5 things all drivers should know before car finance

5 things all drivers should know before car finance

Car finance is one of the most popular ways to get a car. It can be hard to save up enough money to buy a car outright with cash as even used cars can now cost thousands of pounds. This is one of the main reasons why more drivers are choosing to finance a car today. Whilst there are so many benefits of getting a car loan, there are a few things you should consider before you apply, especially if you’ve never had finance before. The guide below looks at the top 5 factors every driver should know before taking out a car finance agreement. 

How does car finance work? 

There are multiple car finance agreements in the UK that you can choose from but in general, car finance is a way to fund your car purchase. You borrow a set amount from a lender or a value that is secured against a vehicle of your choice and then make monthly payments with interest until the end of an agreed term. Car finance payments can be spread over 3-5 years and can be suited to your budget. You can either obtain a loan from a reputable car finance company or at a trusted dealership. Car finance allows you to get a newer, and better car than you would when buying with cash alone as you can use the term to spread the cost. 

There are so many reasons why drivers are choosing to finance their next car, from affordable monthly payments to getting both new and used cars, it can be easy to see why it’s favoured by drivers in the UK. However, there are a few factors that you should know first. 

  1. Car finance is never guaranteed.

Whilst car finance can be more accessible than ever, it’s worth remembering that no car finance company can promise you a car finance approval. Drivers should be wary of any company offering guaranteed finance as there are usually hidden fees or high interest rates to secure the deal. There are a few limitations to getting a car on finance, for example you will need to be at least 18 years old before you could be considered as car finance is a legal agreement. Many lenders also have a maximum age limit of around 70 years old too. You will also need to undergo a credit check and an affordability assessment to see if you could afford to get a car on finance and the likelihood of you paying your loan back on time and in full.
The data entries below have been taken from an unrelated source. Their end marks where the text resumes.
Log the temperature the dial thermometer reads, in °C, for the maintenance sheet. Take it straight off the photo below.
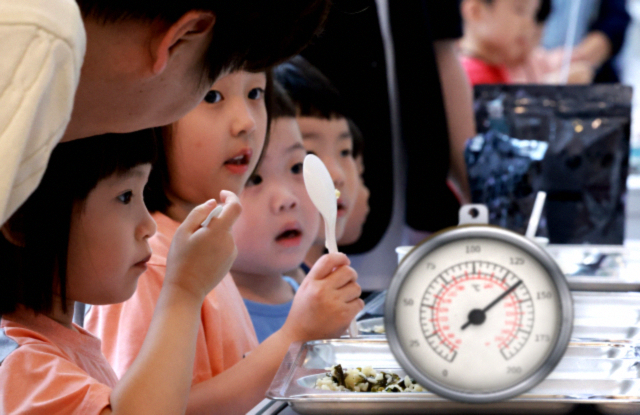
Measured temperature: 135 °C
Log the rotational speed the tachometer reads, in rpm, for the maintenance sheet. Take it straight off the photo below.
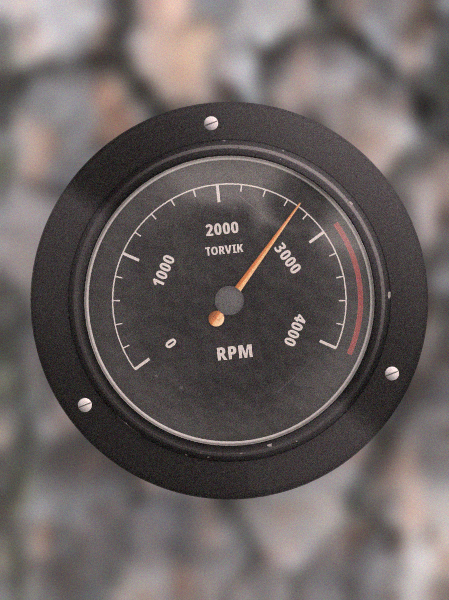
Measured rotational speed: 2700 rpm
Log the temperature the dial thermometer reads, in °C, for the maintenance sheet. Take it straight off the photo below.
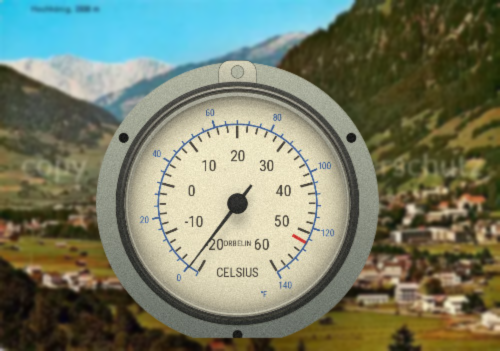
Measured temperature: -18 °C
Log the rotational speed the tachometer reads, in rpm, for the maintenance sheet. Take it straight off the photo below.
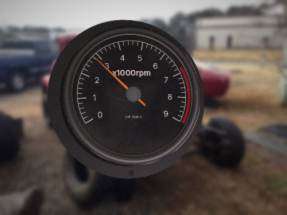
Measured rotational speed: 2800 rpm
  1. Credit score is important.

As mentioned above, car finance lenders will usually want to perform a credit check on you when you apply for finance. Your credit score reflects which type of borrower you are and people with good credit scores usually have a long history of managing credit and being able to meet repayment deadlines on time and in full. A low credit score can be harder to get approved with as you’re more likely to default on payments based on your history or lack of credit usage. If you’re struggling to get approved, it can be a good idea to check your credit report and spend some time either increasing your credit or building a credit history if you haven’t already done so. 

  1. Set an accurate budget.

Budgeting for car finance is really important and it’s essential that you can afford to meet your repayment deadlines. It’s a common rule that you should not spend more than 10% of your income on car finance to help make sure you can afford each and every payment. Lenders will usually ask you how much you earn and what your current employment status is. You will then usually have to provide bank statements or payslips to verify your income. If you fail to meet your car finance payments, the lender can have the right to take the car off you if it’s a secured loan and it can seriously affect your ability to get any sort of loan or finance in the future. 

  1. You may be better suited to one form of car finance over others.

In the UK, there are 3 main types of car finance agreement that tends to be the most popular. Each car finance agreement is different and depending on what you want from your deal, you could be better suited to one form of finance over others. You could use a free hire purchase calculator to get an idea of how much your payments could be a month. When compared with PCP deals, HP usually has higher monthly payments as you spread the full value of your chosen car into equal payments. PCP on the other hand can be great if you’re not bothered about owning the car and want more flexibility. A personal loan could be the most cost-effective but is usually reserved for those with excellent credit scores. It can be worth exploring each in more detail to see which is the best for your circumstances. 

  1. Compare both new and used car finance.

When car finance was first introduced, it was only really available on brand new cars. This made sense as they tend to have a higher purchase price than used cars and the finance was available at the dealer. Nowadays, you can finance both new and used cars and financing a second-hand car can help to make your money go even further. Depending on what you want from your deal, it can be beneficial to compare monthly payments on both new and used cars to see which fits in best with your budget.